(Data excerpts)
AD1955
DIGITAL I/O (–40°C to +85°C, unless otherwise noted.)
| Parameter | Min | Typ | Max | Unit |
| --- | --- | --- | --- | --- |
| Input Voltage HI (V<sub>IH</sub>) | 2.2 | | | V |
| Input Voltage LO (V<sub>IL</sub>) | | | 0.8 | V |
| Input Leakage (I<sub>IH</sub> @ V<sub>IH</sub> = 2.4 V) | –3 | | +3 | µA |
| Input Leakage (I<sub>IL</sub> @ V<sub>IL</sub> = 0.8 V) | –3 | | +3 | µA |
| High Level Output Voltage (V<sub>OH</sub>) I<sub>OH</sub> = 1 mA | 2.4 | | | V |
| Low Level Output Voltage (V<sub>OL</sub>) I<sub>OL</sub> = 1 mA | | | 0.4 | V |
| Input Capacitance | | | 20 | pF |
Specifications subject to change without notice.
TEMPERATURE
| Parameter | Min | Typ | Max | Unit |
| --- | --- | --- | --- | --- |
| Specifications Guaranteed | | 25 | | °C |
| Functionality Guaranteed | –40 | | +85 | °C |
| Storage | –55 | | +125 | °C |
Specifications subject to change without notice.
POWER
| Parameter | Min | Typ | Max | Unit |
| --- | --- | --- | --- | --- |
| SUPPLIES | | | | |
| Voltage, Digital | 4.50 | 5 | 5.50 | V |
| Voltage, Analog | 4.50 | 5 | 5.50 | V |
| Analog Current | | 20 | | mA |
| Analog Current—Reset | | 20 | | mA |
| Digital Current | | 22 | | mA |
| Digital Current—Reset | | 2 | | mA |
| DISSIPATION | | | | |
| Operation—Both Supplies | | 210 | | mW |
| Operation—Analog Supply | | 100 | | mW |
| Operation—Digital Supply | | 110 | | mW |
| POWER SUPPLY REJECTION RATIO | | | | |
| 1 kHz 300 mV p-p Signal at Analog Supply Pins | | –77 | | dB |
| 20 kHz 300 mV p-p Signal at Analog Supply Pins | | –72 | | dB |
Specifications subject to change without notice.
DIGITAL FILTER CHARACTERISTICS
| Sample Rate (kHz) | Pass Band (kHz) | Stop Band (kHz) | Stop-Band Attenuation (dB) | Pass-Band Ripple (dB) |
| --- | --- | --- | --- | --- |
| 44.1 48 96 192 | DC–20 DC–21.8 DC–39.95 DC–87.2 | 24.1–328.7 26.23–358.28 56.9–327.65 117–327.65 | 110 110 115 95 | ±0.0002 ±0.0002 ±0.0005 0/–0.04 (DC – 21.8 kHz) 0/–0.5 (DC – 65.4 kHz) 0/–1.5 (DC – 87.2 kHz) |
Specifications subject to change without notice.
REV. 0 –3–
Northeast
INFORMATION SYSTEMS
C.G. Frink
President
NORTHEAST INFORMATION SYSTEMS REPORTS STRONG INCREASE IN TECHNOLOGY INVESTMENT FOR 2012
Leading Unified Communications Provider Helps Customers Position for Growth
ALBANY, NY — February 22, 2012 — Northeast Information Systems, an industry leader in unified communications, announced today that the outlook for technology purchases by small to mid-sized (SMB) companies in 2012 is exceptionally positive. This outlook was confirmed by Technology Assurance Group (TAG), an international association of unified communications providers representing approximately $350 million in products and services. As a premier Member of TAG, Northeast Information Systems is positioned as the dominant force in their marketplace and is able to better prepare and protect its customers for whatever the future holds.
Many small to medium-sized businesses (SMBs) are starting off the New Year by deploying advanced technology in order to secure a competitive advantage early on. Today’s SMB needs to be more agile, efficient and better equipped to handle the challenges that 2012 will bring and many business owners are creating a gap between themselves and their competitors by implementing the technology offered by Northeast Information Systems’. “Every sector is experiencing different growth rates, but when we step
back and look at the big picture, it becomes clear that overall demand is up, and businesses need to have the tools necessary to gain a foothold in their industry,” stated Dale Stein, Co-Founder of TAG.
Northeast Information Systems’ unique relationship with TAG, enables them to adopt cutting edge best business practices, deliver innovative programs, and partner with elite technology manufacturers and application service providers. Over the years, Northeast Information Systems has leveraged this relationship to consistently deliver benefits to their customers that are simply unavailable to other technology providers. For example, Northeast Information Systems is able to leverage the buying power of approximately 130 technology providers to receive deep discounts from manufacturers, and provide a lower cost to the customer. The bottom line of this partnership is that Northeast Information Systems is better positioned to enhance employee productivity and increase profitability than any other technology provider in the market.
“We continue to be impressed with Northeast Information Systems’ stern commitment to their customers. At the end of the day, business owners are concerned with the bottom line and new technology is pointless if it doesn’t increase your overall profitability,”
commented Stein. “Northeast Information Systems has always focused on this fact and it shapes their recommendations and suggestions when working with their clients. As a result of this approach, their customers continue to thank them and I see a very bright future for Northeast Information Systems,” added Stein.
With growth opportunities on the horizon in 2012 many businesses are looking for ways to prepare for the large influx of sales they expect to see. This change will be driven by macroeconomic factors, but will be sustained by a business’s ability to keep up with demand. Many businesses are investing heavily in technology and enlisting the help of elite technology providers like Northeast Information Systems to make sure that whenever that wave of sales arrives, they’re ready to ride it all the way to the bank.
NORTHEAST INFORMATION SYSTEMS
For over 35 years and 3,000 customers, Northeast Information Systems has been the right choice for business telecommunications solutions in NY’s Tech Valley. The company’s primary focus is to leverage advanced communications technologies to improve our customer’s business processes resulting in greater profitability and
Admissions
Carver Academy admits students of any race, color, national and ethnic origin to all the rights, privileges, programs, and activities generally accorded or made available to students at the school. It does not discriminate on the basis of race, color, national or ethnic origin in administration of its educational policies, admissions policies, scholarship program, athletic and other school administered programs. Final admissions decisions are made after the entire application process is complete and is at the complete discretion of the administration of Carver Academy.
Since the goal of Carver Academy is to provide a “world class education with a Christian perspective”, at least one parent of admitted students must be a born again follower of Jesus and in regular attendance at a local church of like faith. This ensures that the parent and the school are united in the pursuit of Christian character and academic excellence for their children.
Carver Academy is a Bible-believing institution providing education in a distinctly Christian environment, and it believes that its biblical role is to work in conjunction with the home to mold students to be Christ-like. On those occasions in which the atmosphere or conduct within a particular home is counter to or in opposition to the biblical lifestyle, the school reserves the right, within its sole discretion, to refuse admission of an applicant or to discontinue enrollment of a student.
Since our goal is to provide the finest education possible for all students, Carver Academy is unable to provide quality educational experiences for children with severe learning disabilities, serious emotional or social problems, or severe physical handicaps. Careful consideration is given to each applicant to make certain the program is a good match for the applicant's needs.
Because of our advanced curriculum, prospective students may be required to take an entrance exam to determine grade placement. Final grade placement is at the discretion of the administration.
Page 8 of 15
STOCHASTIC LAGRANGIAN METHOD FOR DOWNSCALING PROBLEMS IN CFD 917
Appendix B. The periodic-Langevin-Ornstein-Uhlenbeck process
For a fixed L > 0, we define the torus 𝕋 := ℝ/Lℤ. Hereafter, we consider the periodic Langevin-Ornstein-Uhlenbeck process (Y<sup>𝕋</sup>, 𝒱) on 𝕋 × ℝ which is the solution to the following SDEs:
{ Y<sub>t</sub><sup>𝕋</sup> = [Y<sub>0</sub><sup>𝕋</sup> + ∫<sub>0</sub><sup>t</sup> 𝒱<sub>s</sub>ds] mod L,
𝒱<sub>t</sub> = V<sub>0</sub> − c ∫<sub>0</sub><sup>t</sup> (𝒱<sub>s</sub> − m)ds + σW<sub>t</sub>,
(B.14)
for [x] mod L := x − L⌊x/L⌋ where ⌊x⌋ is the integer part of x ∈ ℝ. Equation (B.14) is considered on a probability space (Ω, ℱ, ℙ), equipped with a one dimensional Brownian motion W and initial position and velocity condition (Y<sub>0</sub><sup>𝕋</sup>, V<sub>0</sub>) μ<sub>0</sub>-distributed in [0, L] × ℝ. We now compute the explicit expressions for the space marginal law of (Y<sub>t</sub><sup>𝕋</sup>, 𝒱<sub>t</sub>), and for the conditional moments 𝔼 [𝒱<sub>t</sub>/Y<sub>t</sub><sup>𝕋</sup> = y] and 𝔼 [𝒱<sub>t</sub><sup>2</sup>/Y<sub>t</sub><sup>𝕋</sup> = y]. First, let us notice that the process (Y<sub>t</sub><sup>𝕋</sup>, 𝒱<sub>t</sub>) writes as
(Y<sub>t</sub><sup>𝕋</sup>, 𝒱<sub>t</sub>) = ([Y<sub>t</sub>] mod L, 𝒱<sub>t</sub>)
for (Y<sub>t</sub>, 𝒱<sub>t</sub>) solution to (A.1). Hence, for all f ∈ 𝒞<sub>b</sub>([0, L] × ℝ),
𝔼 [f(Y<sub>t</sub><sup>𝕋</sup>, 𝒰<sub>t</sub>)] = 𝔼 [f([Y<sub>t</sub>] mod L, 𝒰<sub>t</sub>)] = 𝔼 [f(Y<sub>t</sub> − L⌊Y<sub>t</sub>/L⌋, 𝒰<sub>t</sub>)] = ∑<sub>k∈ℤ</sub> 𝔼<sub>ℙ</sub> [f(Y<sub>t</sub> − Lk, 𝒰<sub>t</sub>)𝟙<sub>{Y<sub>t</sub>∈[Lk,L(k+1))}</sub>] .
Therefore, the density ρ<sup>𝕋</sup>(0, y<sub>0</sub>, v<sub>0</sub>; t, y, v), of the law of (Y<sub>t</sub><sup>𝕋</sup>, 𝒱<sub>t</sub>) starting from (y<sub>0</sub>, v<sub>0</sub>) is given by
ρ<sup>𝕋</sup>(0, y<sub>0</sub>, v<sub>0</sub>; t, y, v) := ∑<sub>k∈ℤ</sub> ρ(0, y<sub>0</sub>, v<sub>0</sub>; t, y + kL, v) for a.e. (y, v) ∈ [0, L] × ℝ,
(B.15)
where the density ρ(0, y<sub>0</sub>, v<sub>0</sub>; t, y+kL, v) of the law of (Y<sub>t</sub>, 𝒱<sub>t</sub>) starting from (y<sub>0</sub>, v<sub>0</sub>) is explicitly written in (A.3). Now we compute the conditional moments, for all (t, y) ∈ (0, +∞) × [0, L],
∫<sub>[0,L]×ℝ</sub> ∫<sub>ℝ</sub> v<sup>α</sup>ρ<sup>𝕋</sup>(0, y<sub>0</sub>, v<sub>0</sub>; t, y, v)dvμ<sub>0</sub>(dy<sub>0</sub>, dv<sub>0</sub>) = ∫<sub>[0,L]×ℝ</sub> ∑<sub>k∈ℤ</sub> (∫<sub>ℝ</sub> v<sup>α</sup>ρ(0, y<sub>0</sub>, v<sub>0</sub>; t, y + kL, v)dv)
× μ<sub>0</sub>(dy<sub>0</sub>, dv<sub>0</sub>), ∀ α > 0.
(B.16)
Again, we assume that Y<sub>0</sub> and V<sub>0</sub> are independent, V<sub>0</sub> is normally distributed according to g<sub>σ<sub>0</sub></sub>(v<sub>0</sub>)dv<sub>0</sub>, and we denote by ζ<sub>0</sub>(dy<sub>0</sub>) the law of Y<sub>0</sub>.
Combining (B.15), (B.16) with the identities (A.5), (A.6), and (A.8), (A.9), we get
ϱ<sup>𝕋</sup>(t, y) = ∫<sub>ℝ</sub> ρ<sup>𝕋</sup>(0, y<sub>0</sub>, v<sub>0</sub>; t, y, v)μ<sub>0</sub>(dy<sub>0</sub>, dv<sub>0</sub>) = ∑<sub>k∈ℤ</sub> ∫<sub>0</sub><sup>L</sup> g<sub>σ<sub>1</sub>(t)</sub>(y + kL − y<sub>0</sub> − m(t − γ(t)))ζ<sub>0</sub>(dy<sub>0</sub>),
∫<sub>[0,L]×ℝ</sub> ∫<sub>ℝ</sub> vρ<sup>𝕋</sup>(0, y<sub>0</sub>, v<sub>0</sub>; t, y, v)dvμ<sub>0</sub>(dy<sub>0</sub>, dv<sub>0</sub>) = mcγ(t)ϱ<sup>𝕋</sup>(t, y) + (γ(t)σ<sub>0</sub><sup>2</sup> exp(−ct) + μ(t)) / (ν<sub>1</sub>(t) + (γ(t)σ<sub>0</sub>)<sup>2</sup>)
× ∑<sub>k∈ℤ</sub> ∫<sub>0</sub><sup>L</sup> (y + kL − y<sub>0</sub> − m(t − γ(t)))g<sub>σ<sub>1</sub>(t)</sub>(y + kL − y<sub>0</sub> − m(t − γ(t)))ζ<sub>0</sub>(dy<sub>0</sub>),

About this exercise | Begin with the line above that has "mA | | | 0.4 | V |" and continue through the line that has "Leading Unified Communications", setting each one down exactly. Stop there.

Completed exercise |
| Low Level Output Voltage (V<sub>OL</sub>) I<sub>OL</sub> = 1 mA | | | 0.4 | V |
| Input Capacitance | | | 20 | pF |
Specifications subject to change without notice.
TEMPERATURE
| Parameter | Min | Typ | Max | Unit |
| --- | --- | --- | --- | --- |
| Specifications Guaranteed | | 25 | | °C |
| Functionality Guaranteed | –40 | | +85 | °C |
| Storage | –55 | | +125 | °C |
Specifications subject to change without notice.
POWER
| Parameter | Min | Typ | Max | Unit |
| --- | --- | --- | --- | --- |
| SUPPLIES | | | | |
| Voltage, Digital | 4.50 | 5 | 5.50 | V |
| Voltage, Analog | 4.50 | 5 | 5.50 | V |
| Analog Current | | 20 | | mA |
| Analog Current—Reset | | 20 | | mA |
| Digital Current | | 22 | | mA |
| Digital Current—Reset | | 2 | | mA |
| DISSIPATION | | | | |
| Operation—Both Supplies | | 210 | | mW |
| Operation—Analog Supply | | 100 | | mW |
| Operation—Digital Supply | | 110 | | mW |
| POWER SUPPLY REJECTION RATIO | | | | |
| 1 kHz 300 mV p-p Signal at Analog Supply Pins | | –77 | | dB |
| 20 kHz 300 mV p-p Signal at Analog Supply Pins | | –72 | | dB |
Specifications subject to change without notice.
DIGITAL FILTER CHARACTERISTICS
| Sample Rate (kHz) | Pass Band (kHz) | Stop Band (kHz) | Stop-Band Attenuation (dB) | Pass-Band Ripple (dB) |
| --- | --- | --- | --- | --- |
| 44.1 48 96 192 | DC–20 DC–21.8 DC–39.95 DC–87.2 | 24.1–328.7 26.23–358.28 56.9–327.65 117–327.65 | 110 110 115 95 | ±0.0002 ±0.0002 ±0.0005 0/–0.04 (DC – 21.8 kHz) 0/–0.5 (DC – 65.4 kHz) 0/–1.5 (DC – 87.2 kHz) |
Specifications subject to change without notice.
REV. 0 –3–
Northeast
INFORMATION SYSTEMS
C.G. Frink
President
NORTHEAST INFORMATION SYSTEMS REPORTS STRONG INCREASE IN TECHNOLOGY INVESTMENT FOR 2012
Leading Unified Communications Provider Helps Customers Position for Growth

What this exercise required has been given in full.